Lets pause for a while and hand over the baton to someone who seems to be full of energy, ideas, passion and conviction to deliver... Modi must be tried out.



Oct 19, 2013

Yes He has capacity to deliver and bold leader . He would also ensure inclusive growth
In Gujarat because of growth you already see that poorer section of population lot has also
Better of today . Even minority appreciate wish him success


sn malhotra

Sep 18, 2013

as you have said, we need both growth and inclusion. This has been the perenial problem in our country for decades now. Yes, growing the cake to a bigger size is a must but then what use is it if the 'growth' is all consumed by the corner rooms and their cronies through ever increasing take homes and goodies. Years ago we talked about CEO salaries in thousands. Today it is not thousands or lakhs it is CRORES.God help our country from this unbridled avarice of a few who are doing untold damage to the millions.



Sep 18, 2013

If BJP get the required nos. then Modi will certainly deliver as he gets a free hand. If he has to depend on other parties then there will be constraints. He will still deliver in a given restrictions on minimum common programme. We have given chance to non performers for half a century can we not give Modi one chance? He deserves it. Electorate will decide in few months. Those who visit Gujarat frequently know what he has done for the State.



Sep 18, 2013

Modi has delivered in Gujarat. Now can he do it PAN India is a million dolor question. He has capability and he has exhibited it beyond doubts. The numbers speak. Modi opponents can go through the numbers for themselves. He is able administrator. There are no riots posts Godhara. Why only Godhara remembered after a decade.Does any one remembers the name of the Police Commissioner, the Chief Minister of Delhi after Sikhs killing in 1984, and many other riots in many other states. Modi is clear winner.



Sep 17, 2013



Tikam Patni

Sep 17, 2013

The oft repeated attempt of trying for policies with inclusiveness and consensus is another name for policy paralysis.



Sep 17, 2013

Indian economy does not depend on one individual's effort. Gujarat is not India. Mr Modi is a platform speaker who entices and entertains the public with lies and half truths. He makes cheap comments. Mr Modi will make India a bankrupt country. His main aim is to implement the RSS agenda to suppress the Muslims like he has done in gujarat. Certainly he is not fit to be PM.



Sep 17, 2013

Mr. Narendra Modi is a clear fox to manipulate the figures and he can fool only the Gujaratis and the India Inc. for they get the land at the cost of poor citizen. On the contrary, he even after becoming PM cannot satisfy all the people.
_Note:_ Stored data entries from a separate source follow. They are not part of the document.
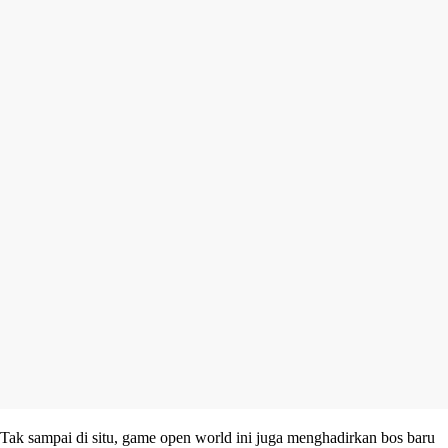
Tak sampai di situ, game open world ini juga menghadirkan bos baru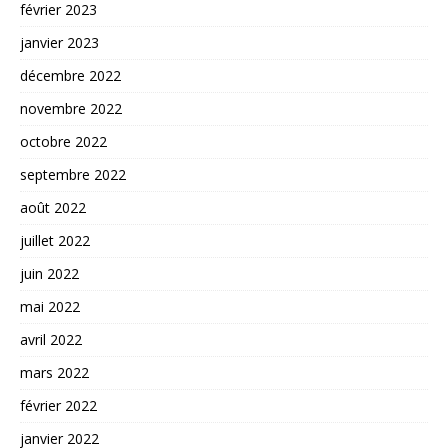
février 2023
janvier 2023
décembre 2022
novembre 2022
octobre 2022
septembre 2022
août 2022
juillet 2022
juin 2022
mai 2022
avril 2022
mars 2022
février 2022
janvier 2022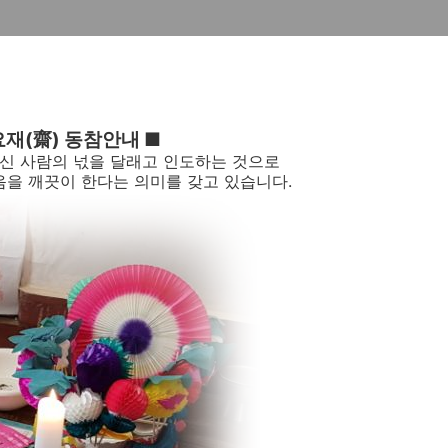
요재(齋
) 동참안내
■
신 사람의 넋을 달래고 인도하는 것으로
음을 깨끗이 한다는 의미를 갖고 있습니다.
There is a saying "You can fool all the people some of the time, some people all the time but you can't fool all the people all the time". BJP alone cannot get even the simple majority at the Centre but will have to depend on other parties and we know the history of India, pre-independence and post independence - Back stabbing or crab mentality - I won't improve nor allow others to improve. I happen to see a TV serial "Mahadev". It can be compared to our Central and State Governments. Mahadev is always busy settling internal problems and hence he has no time to look at the problems of others.